Recently declassified Argentine military documents pertaining to the Malvinas War have shed new light on the torture suffered by Argentine soldiers during the conflict and the steps taken by authorities to ensure that the public did not find out about the abhorent practices.

Files distributed to the Centre of Former Combatants in the Malvinas Islands (CECIM ) include the forms that returning soldiers were forced to complete when they came back to the mainland after the war.

Soldiers used those forms to detail their health status and note how they had been treated while they fought against British servicemembers on the islands.

Many of these documents describe brutal punishments such as mock burials meted out when conscripts left their positions in search of food. Hunger was also a frequent complaint in the trenches, as well as frost-bite affecting toes and feet.

In May, the CECIM filed a complaint with the Inter-American Commission on Human Rights (IACHR) over the torture they reportedly suffered at the hands of senior officers during the 1982 conflict. The CECIM made the filing after the Supreme Court closed the door — for the second time in less than three months — to investigate the abuses suffered by conscripts and junior officers during the war with Great Britain.

“There have been 33 years of impunity for the practices carried out by the last dictatorship in 1982. Our society needs to know what happened,” Ernesto Alonso, CECIM leader, told the Herald at the time. In conversation with state-run Télam news agency this week, Alonso expressed optimism that the new documents will be of interest to the courts.

“These documents lift the veil on the events that were hidden for years by the Armed Forces and will be of great use to the courts,” said Alonso to Télam. In the coming days the documentation will be forwarded on to federal courthouses located in Río Grande, Tierra del Fuego province, which has jurisdiction over cases involving the Malvinas War.

The Attorney General’s office and the IACHR will also be receiving copies of the documents, which indicate that many conscripts suffered from malnutrition and that one of the punishments used by officers required conscripts to be bound to stakes and pulled on opposing ends.

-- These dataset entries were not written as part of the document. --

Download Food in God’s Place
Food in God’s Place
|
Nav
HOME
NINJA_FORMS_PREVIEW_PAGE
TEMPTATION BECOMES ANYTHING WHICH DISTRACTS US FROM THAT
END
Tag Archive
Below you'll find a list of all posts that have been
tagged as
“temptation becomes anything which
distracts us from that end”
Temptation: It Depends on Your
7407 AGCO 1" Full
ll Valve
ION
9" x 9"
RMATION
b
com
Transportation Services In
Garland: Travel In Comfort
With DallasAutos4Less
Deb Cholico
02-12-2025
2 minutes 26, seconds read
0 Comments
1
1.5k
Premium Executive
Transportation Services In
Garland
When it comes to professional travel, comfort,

The documents were declassified following an executive decree signed by President Cristina Fernández de Kirchner.

An example of that abuse cited by Télam included testimony from a first lieutenant that indicated an officer “bound his hands and feet to his back, placing him face down on the wet sand on the beach from 9am until 5pm” and more reports of a sergeant who had to undergo surgery after being kicked in the testicles.

  • Six months after the conclusion of the war then-Lieutenant General Cristino Nicolaides was named commander-in-chief of the Argentine Army and he indicated that any reported abuse was to be dealt with as a disciplinary problem, away from public scrutiny, and not a matter relating to human rights abuse.
  • In a memo classified as secret, Nicolaides ordered that internal investigations that any abuse or torture be considered “disciplinary faults” and that in the case that the severity of the reports made it impossible to do so that he be informed personally.

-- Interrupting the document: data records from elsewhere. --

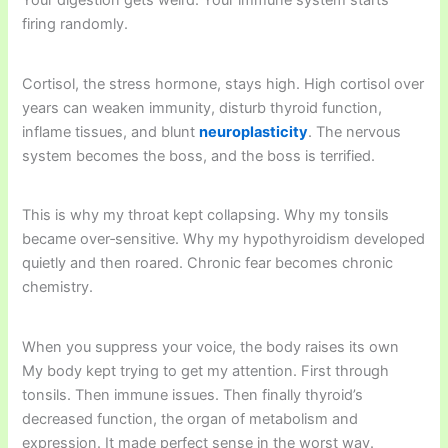
Your digestion gets weird. Your immune system starts
firing randomly.
Cortisol, the stress hormone, stays high. High cortisol over
years can weaken immunity, disturb thyroid function,
inflame tissues, and blunt
neuroplasticity
. The nervous
system becomes the boss, and the boss is terrified.
This is why my throat kept collapsing. Why my tonsils
became over‑sensitive. Why my hypothyroidism developed
quietly and then roared. Chronic fear becomes chronic
chemistry.
When you suppress your voice, the body raises its own
My body kept trying to get my attention. First through
tonsils. Then immune issues. Then finally thyroid’s
decreased function, the organ of metabolism and
expression. It made perfect sense in the worst way.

“In the cases that it be shown that there are violations of the applicable resolution they will not surpass the disciplinary sphere, bearing in mind caution and and the necessary confidentiality,” Nicolaides wrote.

“The documentation proves that there was intelligence planning to prevent the testimony by soldiers from becoming public when they returned to the continent,” Alonso said. Following the withdrawal from the islands the military dictatorship was on weak political ground and keen on avoiding a further blow.

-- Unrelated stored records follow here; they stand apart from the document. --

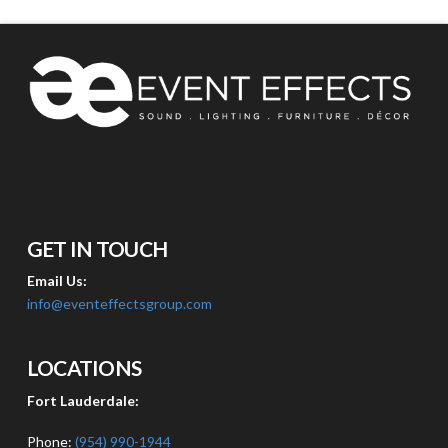
GET IN TOUCH
Email Us:
info@eventeffectsgroup.com
LOCATIONS
Fort Lauderdale:
Phone:
(954) 990-1944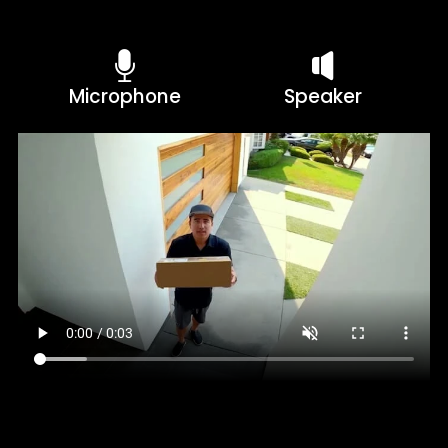
Microphone
Speaker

“There is a great deal of documentation. In this first investigation of the most emblematic cases we handed over 700 documents, where the testimony — classified as secret — backs up the abuse as reported by the victims or by comrades who narrate what they saw,” said Stella Segado, director of the human rights department within the Ministry of Defence.

Segado’s department has been digitizing, curating and establishing an inventory of the declassified documents that also include intelligence reports, briefs filed by defence attachés and logistical plans. As some of the information in the archives is sensitive and contains personal information, those seeking to consult the originals archives are required to register and to ensure that such information is not published.

The files made available by the Defence Ministry may end up giving a fresh push to the CECIM request for prosecution of the officers that carried out the torture. On February 19, Chief Justice Ricardo Lorenzetti, Deputy Chief Justice Elena Highton de Nolasco and their colleagues Carlos Fayt and Juan Carlos Maqueda rejected an extraordinary request filed by CECIM that sought to reactivate a probe into cases of torture committed by Argentine officers, which has been in progress since 2009. The case implicated former military leader Jorge Eduardo Taranto, among others.

That resolution angered President Cristina Fernández de Kirchner — who during her March 1 inauguration of the Congressional year suggested taking the case to an international court. The group of veterans decided to file a new request before the Supreme Court to revisit its decision, which again rejected their appeal.